Inflation in Germany rises above 4 percent for first time since 1993
Inflation in Germany rose by 4,1 percent year-on-year in September 2021, the first time it has exceeded the 4-percent mark in almost 28 years.
Inflation in Germany rises to 28-year high
Inflation in Germany exceeded 4 percent for the first time since 1993 in September, according to new figures from the Federal Statistical Office (Destatis). When inflation rises, the purchasing power of consumers is weakened, and the value of savings is diminished - essentially because a euro buys you less than it did before.
Inflation has been fuelled for months by the rising cost of energy, with increased demand for crude oil in the wake of the coronavirus pandemic driving up prices.
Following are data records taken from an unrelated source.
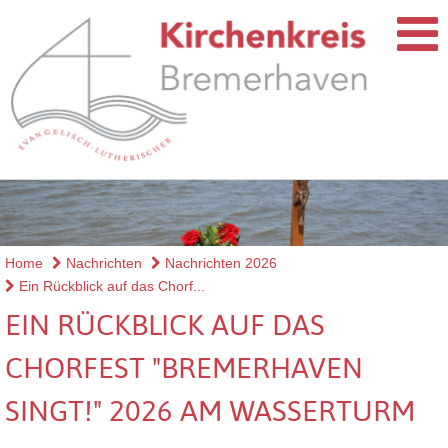
Home
Nachrichten
Nachrichten 2026
Ein Rückblick auf das Chorf...
EIN RÜCKBLICK AUF DAS
CHORFEST "BREMERHAVEN
SINGT!" 2026 AM WASSERTURM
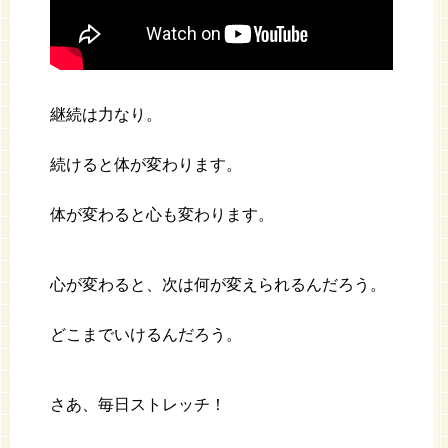
継続は力なり。
続けると体が変わります。
体が変わると心も変わります。
心が変わると、次は何が変えられるんだろう。
どこまでいけるんだろう。
さあ、毎日ストレッチ！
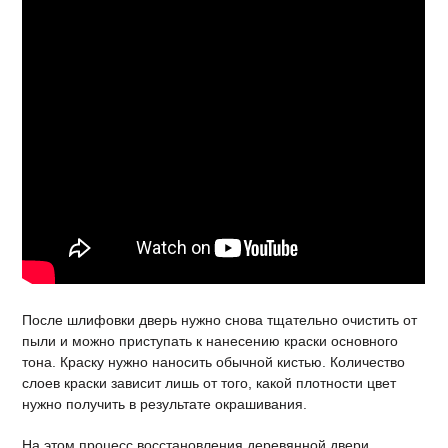
После шлифовки дверь нужно снова тщательно очистить от
пыли и можно приступать к нанесению краски основного
тона. Краску нужно наносить обычной кистью. Количество
слоев краски зависит лишь от того, какой плотности цвет
нужно получить в результате окрашивания.
На этом процесс восстановления деревянной двери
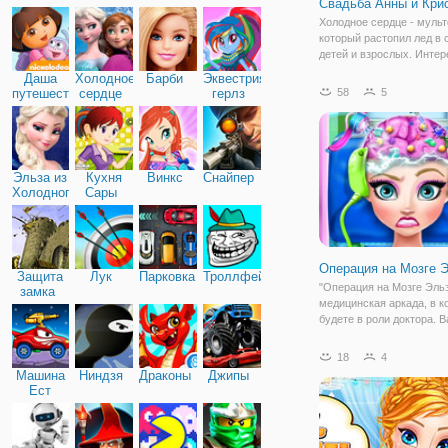
Свадьба Анны и Кри
Дружба
Холодное сердце - муль
который растопил лед в 
детей и взрослых. Инте
бы узнать, чем закончат
Даша
Холодное
Барби
Эквестрия
приключения главных гер
путешественница
сердце
герлз
58
5
нас есть своя версия тог
могла закончится истори
Эльза из
Кухня
Винкс
Снайпер
Холодного
Сары
сердца
Операция на Мозге 
Защита
Лук
Парковка
Троллфейс
"Операция на Мозге Эльз
замка
медицинская аркада, в к
будете в роли доктора. 
задача заключается в то
осмотреть пациентку и п
18
4
операцию на мозги. ведь
Машина
Ниндзя
Драконы
Джипы
там вы выявили пробле
Ест
которые
Машину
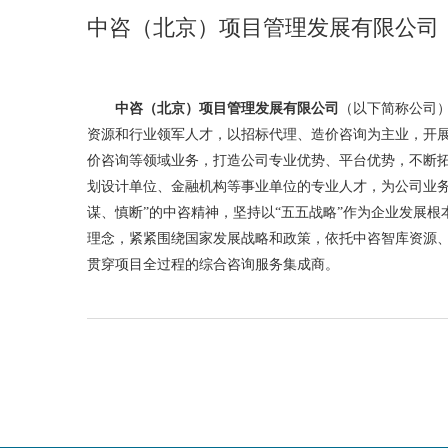
中咨（北京）项目管理发展有限公司
中咨（北京）项目管理发展有限公司
（以下简称公司
资源和行业领军人才，以招标代理、造价咨询为主业，开
价咨询等领域业务，打造公司专业优势、平台优势，不断
划设计单位、金融机构等事业单位的专业人才，为公司业务
谋、慎断”的中咨精神，坚持以“五五战略”作为企业发展根
理念，紧紧围绕国家发展战略和政策，依托中咨智库资源
贯穿项目全过程的综合咨询服务集成商。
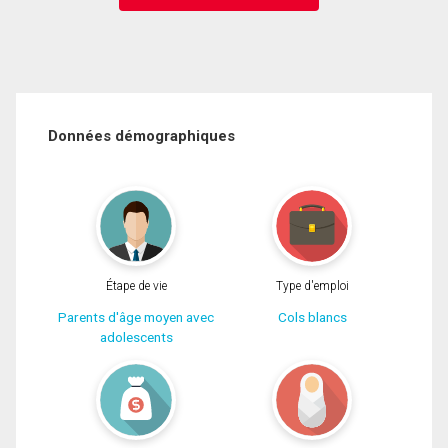
Données démographiques
Étape de vie
Type d'emploi
Parents d'âge moyen avec
Cols blancs
adolescents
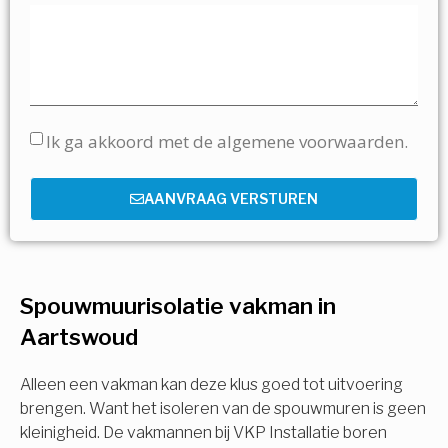
Ik ga akkoord met de algemene voorwaarden.
AANVRAAG VERSTUREN
Spouwmuurisolatie vakman in
Aartswoud
Alleen een vakman kan deze klus goed tot uitvoering
brengen. Want het isoleren van de spouwmuren is geen
kleinigheid. De vakmannen bij VKP Installatie boren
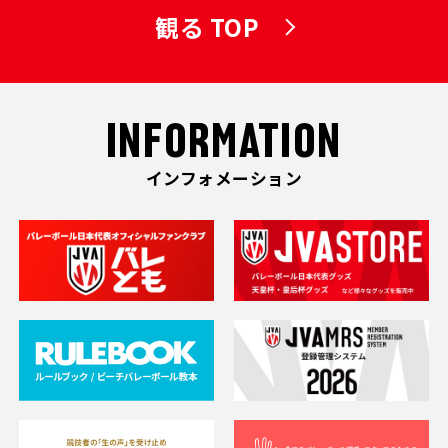
観る TOP
INFORMATION
インフォメーション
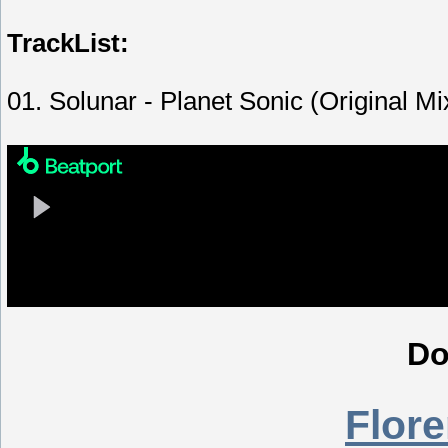
TrackList:
01. Solunar - Planet Sonic (Original Mi
Do
Flor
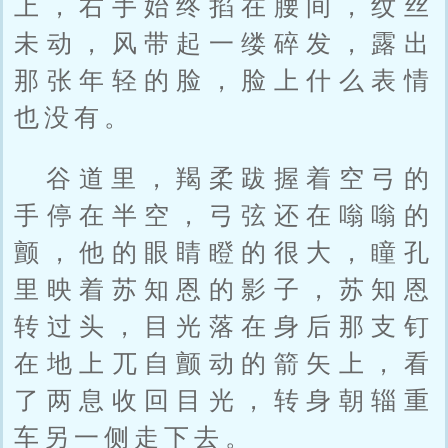
上，右手始终掐在腰间，纹丝
未动，风带起一缕碎发，露出
那张年轻的脸，脸上什么表情
也没有。
谷道里，羯柔跋握着空弓的
手停在半空，弓弦还在嗡嗡的
颤，他的眼睛瞪的很大，瞳孔
里映着苏知恩的影子，苏知恩
转过头，目光落在身后那支钉
在地上兀自颤动的箭矢上，看
了两息收回目光，转身朝辎重
车另一侧走下去。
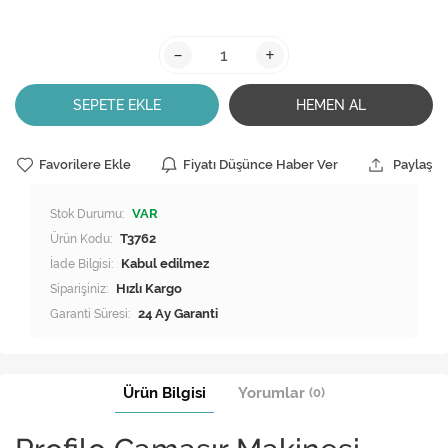
-
+
SEPETE EKLE
HEMEN AL
Favorilere Ekle
Fiyatı Düşünce Haber Ver
Paylaş
Stok Durumu:
VAR
Ürün Kodu:
T3762
İade Bilgisi:
Siparişiniz:
Hızlı Kargo
Garanti Süresi:
24 Ay Garanti
Ürün Bilgisi
Yorumlar
(0)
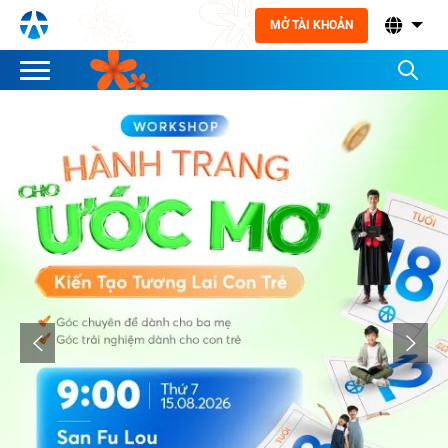
MỞ TÀI KHOẢN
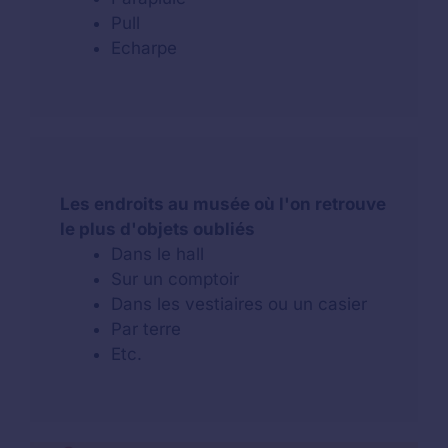
Pull
Echarpe
Les endroits au musée où l'on retrouve
le plus d'objets oubliés
Dans le hall
Sur un comptoir
Dans les vestiaires ou un casier
Par terre
Etc.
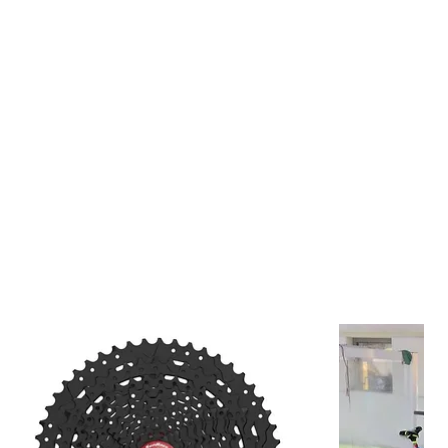
inio Switch Components SKULL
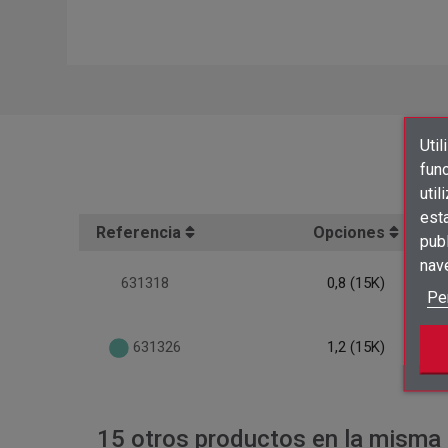
Util
func
util
est
Referencia
Opciones
publ
nav
631318
0,8 (15K)
Pe
631326
1,2 (15K)
15 otros productos en la misma 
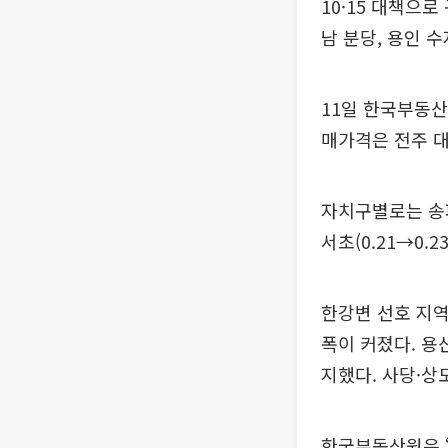
10·15 대책으
남 분당, 용인 
11일 한국부동산원
매가격은 전주 대비
자치구별로는 송파(
서초(0.21→0
한강변 선호 지역인 
폭이 커졌다. 용
지했다. 사당·상도
한국부동산원은 “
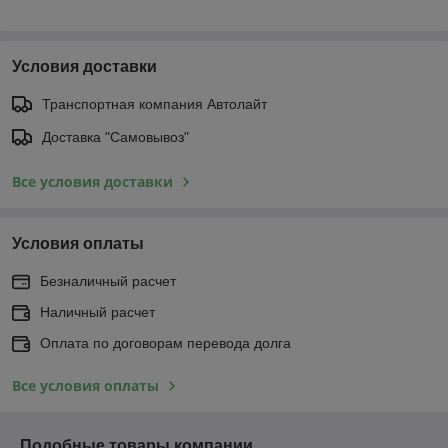
Условия доставки
Транспортная компания Автолайт
Доставка "Самовывоз"
Все условия доставки
Условия оплаты
Безналичный расчет
Наличный расчет
Оплата по договорам перевода долга
Все условия оплаты
Подобные товары компании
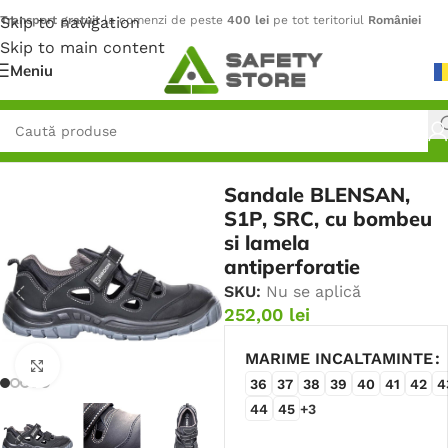
Skip to navigation
Transport gratuit
la comenzi de peste
400 lei
pe tot teritoriul
României
Skip to main content
Meniu
Prima pagină
/
Încălțăminte
/
Sandale
Sandale BLENSAN,
S1P, SRC, cu bombeu
si lamela
antiperforatie
SKU:
Nu se aplică
252,00
lei
MARIME INCALTAMINTE
Faceți click pentru a mări
36
37
38
39
40
41
42
4
44
45
+3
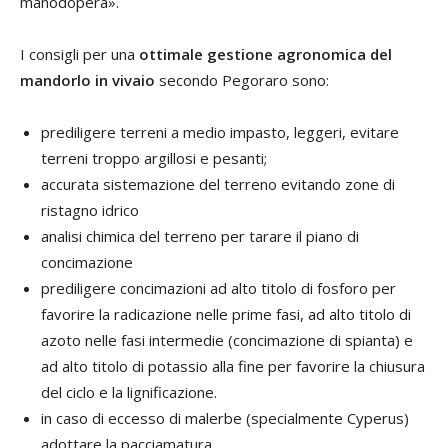
manodopera».
I consigli per una
ottimale gestione agronomica del
mandorlo in vivaio
secondo Pegoraro sono:
prediligere terreni a medio impasto, leggeri, evitare
terreni troppo argillosi e pesanti;
accurata sistemazione del terreno evitando zone di
ristagno idrico
analisi chimica del terreno per tarare il piano di
concimazione
prediligere concimazioni ad alto titolo di fosforo per
favorire la radicazione nelle prime fasi, ad alto titolo di
azoto nelle fasi intermedie (concimazione di spianta) e
ad alto titolo di potassio alla fine per favorire la chiusura
del ciclo e la lignificazione.
in caso di eccesso di malerbe (specialmente Cyperus)
adottare la pacciamatura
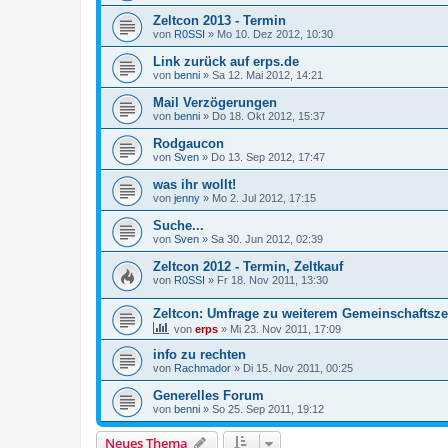
Zeltcon 2013 - Termin
von
R0SSI
» Mo 10. Dez 2012, 10:30
Link zurück auf erps.de
von
benni
» Sa 12. Mai 2012, 14:21
Mail Verzögerungen
von
benni
» Do 18. Okt 2012, 15:37
Rodgaucon
von
Sven
» Do 13. Sep 2012, 17:47
was ihr wollt!
von
jenny
» Mo 2. Jul 2012, 17:15
Suche...
von
Sven
» Sa 30. Jun 2012, 02:39
Zeltcon 2012 - Termin, Zeltkauf
von
R0SSI
» Fr 18. Nov 2011, 13:30
Zeltcon: Umfrage zu weiterem Gemeinschaftsze
von
erps
» Mi 23. Nov 2011, 17:09
info zu rechten
von
Rachmador
» Di 15. Nov 2011, 00:25
Generelles Forum
von
benni
» So 25. Sep 2011, 19:12
Neues Thema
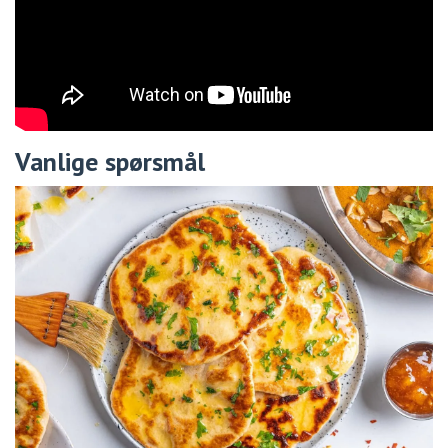
Vanlige spørsmål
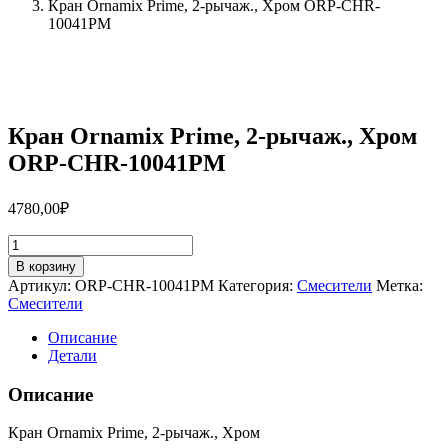
Кран Ornamix Prime, 2-рычаж., Хром ORP-CHR-
10041PM
Кран Ornamix Prime, 2-рычаж., Хром
ORP-CHR-10041PM
4780,00
₽
Количество
товара
В корзину
Кран
Артикул:
ORP-CHR-10041PM
Категория:
Смесители
Метка:
Ornamix
Смесители
Prime,
2-
Описание
рычаж.,
Детали
Хром
ORP-
Описание
CHR-
10041PM
Кран Ornamix Prime, 2-рычаж., Хром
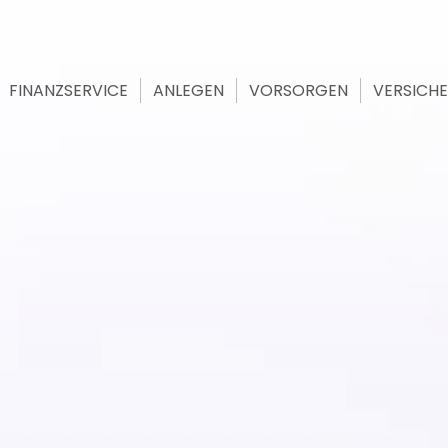
FINANZSERVICE
ANLEGEN
VORSORGEN
VERSICH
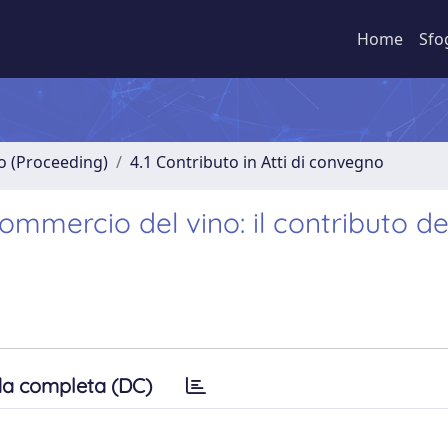
Home
Sfo
no (Proceeding)
4.1 Contributo in Atti di convegno
ommercio del vino: il contributo de
a completa (DC)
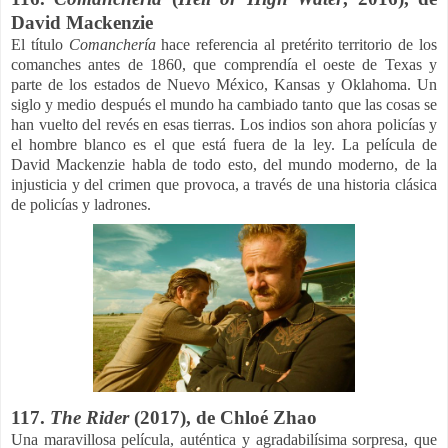
David Mackenzie
El título
Comanchería
hace referencia al pretérito territorio de los
comanches antes de 1860, que comprendía el oeste de Texas y
parte de los estados de Nuevo México, Kansas y Oklahoma. Un
siglo y medio después el mundo ha cambiado tanto que las cosas se
han vuelto del revés en esas tierras. Los indios son ahora policías y
el hombre blanco es el que está fuera de la ley.
La película de
David Mackenzie habla de todo esto, del mundo moderno, de la
injusticia y del crimen que provoca, a través de una historia clásica
de policías y ladrones.
117.
The Rider
(2017), de Chloé Zhao
Una maravillosa película, auténtica y agradabilísima sorpresa, que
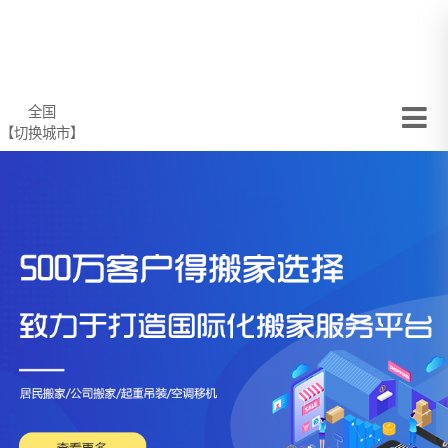
全国
【切换城市】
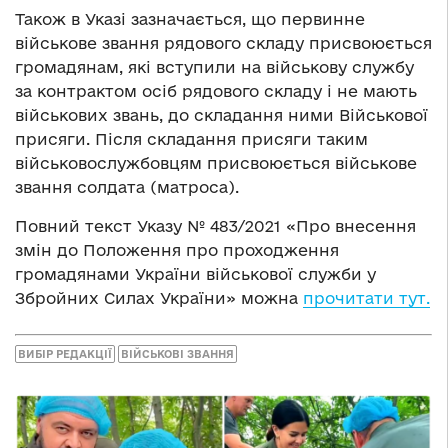
Також в Указі зазначається, що первинне
військове звання рядового складу присвоюється
громадянам, які вступили на військову службу
за контрактом осіб рядового складу і не мають
військових звань, до складання ними Військової
присяги. Після складання присяги таким
військовослужбовцям присвоюється військове
звання солдата (матроса).
Повний текст Указу № 483/2021 «Про внесення
змін до Положення про проходження
громадянами України військової служби у
Збройних Силах України» можна
прочитати тут.
ВИБІР РЕДАКЦІЇ
ВІЙСЬКОВІ ЗВАННЯ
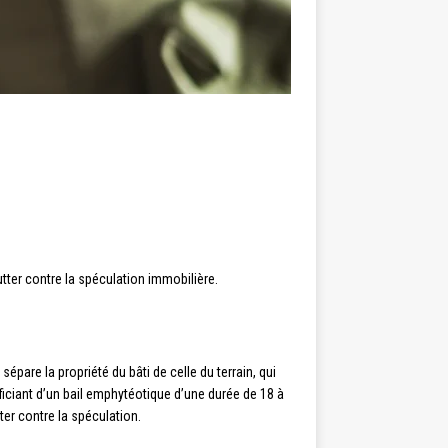
lutter contre la spéculation immobilière.
épare la propriété du bâti de celle du terrain, qui
ficiant d’un bail emphytéotique d’une durée de 18 à
er contre la spéculation.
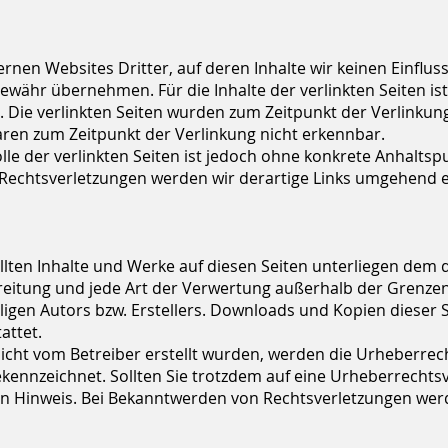
ernen Websites Dritter, auf deren Inhalte wir keinen Einflu
währ übernehmen. Für die Inhalte der verlinkten Seiten ist 
h. Die verlinkten Seiten wurden zum Zeitpunkt der Verlinku
aren zum Zeitpunkt der Verlinkung nicht erkennbar.
lle der verlinkten Seiten ist jedoch ohne konkrete Anhaltsp
Rechtsverletzungen werden wir derartige Links umgehend e
ellten Inhalte und Werke auf diesen Seiten unterliegen dem
rbreitung und jede Art der Verwertung außerhalb der Grenz
igen Autors bzw. Erstellers. Downloads und Kopien dieser Se
attet.
e nicht vom Betreiber erstellt wurden, werden die Urheberre
gekennzeichnet. Sollten Sie trotzdem auf eine Urheberrech
n Hinweis. Bei Bekanntwerden von Rechtsverletzungen werde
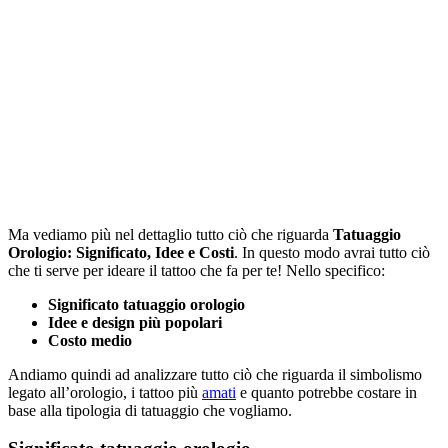
Ma vediamo più nel dettaglio tutto ciò che riguarda
Tatuaggio
Orologio: Significato, Idee e Costi
. In questo modo avrai tutto ciò
che ti serve per ideare il tattoo che fa per te! Nello specifico:
Significato tatuaggio orologio
Idee e design più popolari
Costo medio
Andiamo quindi ad analizzare tutto ciò che riguarda il simbolismo
legato all’orologio, i tattoo più
amati
e quanto potrebbe costare in
base alla tipologia di tatuaggio che vogliamo.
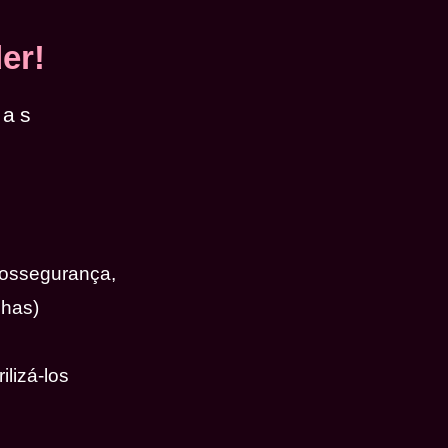
er!
das
iossegurança,
nhas)
ilizá-los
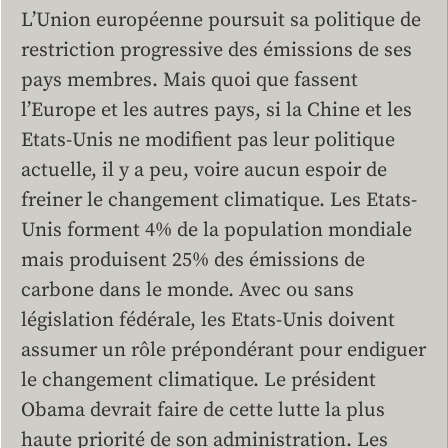
L’Union européenne poursuit sa politique de
restriction progressive des émissions de ses
pays membres. Mais quoi que fassent
l’Europe et les autres pays, si la Chine et les
Etats-Unis ne modifient pas leur politique
actuelle, il y a peu, voire aucun espoir de
freiner le changement climatique. Les Etats-
Unis forment 4% de la population mondiale
mais produisent 25% des émissions de
carbone dans le monde. Avec ou sans
législation fédérale, les Etats-Unis doivent
assumer un rôle prépondérant pour endiguer
le changement climatique. Le président
Obama devrait faire de cette lutte la plus
haute priorité de son administration. Les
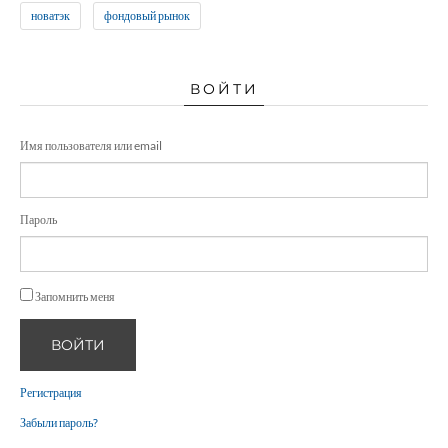
новатэк
фондовый рынок
ВОЙТИ
Имя пользователя или email
Пароль
Запомнить меня
ВОЙТИ
Регистрация
Забыли пароль?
Supply bottlenecks and the withdrawal of the temporary reduction in VAT have also had an impact, with goods and services steadily increasing in price.
The data shows that the price of energy and food were most affected by inflation. In Bavaria, for instance, the price of heating oil has become 78,5 percent more expensive, while the price of petrol rose by 28,4 percent. Vegetables were 8,4 percent more expensive in September than in August, and meat 4,7 percent more expensive. Rents rose by an average of 1,7 percent.
Economists believe post-corona recovery is causing temporary blip
Economists expect consumer prices to continue to rise in Germany in the coming months. According to the Deutsche Bundesbank, inflation could reach 5 percent by the end of the year, before remaining around 2 percent through to mid-2022.
However, the European Central Bank (ECB) has indicated that it believes this is a temporary phenomenon, triggered by the rebooting of the global economy following the pandemic. Christine Lagarde, President of the ECB, said that the currently high inflation rates were due to temporary factors and warned people not to “overreact”.